# Exercises to complete:
A: Using the notice below, decide whether each statement agrees with it. Answer yes or no for each, quoting the words of the notice that decide it.
(i) The reproducibility variables behind each score are classified by hand.
(ii) The scores are meant to be read as estimates.
(iii) The pipeline was checked against a manually labeled dataset.
B: According to the notice below, what is the title of the paper that describes the full accuracy metrics and methodology?
C: List every author of the paper cited in the notice below.

══ Extract to read

Notice: The reproducibility variables underlying each score are classified using an automated LLM-based pipeline, validated against a manually labeled dataset. LLM-based classification introduces uncertainty and potential bias; scores should be interpreted as estimates. Full accuracy metrics and methodology are described in Coakley et alK. L. Coakley, T. Snelleman, H. Hoos, and O. E. Gundersen, "The embrace of open science: An analysis of a decade of AI research and 56 800 conference papers," Under Review, 2026..

════
══ Data excerpts

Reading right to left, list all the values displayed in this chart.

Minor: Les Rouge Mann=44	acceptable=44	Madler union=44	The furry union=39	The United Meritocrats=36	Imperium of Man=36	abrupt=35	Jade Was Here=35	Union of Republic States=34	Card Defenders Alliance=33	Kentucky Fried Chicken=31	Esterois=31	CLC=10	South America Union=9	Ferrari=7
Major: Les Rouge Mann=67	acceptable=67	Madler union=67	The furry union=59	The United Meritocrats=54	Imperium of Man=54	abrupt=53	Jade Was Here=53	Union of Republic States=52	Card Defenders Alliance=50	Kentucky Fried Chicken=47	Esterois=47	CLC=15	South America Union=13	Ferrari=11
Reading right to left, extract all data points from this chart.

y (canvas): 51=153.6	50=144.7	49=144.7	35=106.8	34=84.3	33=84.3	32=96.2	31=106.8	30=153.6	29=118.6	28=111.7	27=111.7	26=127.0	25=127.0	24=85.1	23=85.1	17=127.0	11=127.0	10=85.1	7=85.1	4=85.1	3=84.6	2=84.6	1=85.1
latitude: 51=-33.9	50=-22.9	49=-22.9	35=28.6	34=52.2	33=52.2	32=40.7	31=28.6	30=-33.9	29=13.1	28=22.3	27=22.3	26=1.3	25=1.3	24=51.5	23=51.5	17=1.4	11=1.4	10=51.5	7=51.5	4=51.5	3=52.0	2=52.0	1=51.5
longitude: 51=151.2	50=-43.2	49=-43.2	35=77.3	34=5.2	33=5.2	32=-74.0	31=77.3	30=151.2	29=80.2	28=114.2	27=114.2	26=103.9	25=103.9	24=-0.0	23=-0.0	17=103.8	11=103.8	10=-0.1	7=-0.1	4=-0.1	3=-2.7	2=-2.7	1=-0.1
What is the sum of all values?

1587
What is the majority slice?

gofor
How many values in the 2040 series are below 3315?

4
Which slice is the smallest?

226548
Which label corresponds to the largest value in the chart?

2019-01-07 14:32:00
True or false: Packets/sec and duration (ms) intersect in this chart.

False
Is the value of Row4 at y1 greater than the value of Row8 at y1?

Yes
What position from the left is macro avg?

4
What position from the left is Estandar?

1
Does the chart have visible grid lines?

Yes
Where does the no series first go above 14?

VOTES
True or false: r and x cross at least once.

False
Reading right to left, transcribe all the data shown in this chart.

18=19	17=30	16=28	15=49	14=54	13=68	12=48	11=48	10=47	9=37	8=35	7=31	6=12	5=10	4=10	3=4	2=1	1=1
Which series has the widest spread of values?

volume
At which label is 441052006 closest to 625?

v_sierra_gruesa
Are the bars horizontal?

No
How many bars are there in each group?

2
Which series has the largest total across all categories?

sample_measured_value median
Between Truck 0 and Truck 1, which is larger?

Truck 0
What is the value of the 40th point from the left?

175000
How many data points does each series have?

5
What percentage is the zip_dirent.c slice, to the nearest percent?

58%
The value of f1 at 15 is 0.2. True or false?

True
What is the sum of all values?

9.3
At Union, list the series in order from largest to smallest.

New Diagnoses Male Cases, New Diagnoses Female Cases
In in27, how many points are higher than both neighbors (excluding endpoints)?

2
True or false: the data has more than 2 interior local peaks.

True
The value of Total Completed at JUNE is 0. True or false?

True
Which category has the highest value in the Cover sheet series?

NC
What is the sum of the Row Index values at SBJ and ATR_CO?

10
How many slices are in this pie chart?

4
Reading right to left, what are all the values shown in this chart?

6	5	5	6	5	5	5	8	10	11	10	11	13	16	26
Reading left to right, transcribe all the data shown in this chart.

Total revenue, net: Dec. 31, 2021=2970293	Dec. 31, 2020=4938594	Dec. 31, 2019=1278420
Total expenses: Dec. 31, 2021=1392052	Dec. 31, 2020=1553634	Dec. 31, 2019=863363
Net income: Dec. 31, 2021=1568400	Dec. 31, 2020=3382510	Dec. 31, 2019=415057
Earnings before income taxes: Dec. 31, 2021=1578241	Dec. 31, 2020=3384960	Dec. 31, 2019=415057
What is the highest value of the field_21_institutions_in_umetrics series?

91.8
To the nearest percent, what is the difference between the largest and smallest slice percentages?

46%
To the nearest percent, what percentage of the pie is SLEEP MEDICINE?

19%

════

# List of solutions:
A:
(i) No: "classified using an automated LLM-based pipeline"
(ii) Yes: "scores should be interpreted as estimates"
(iii) Yes: "validated against a manually labeled dataset"

B: "The embrace of open science: An analysis of a decade of AI research and 56 800 conference papers"

C: K. L. Coakley, T. Snelleman, H. Hoos, O. E. Gundersen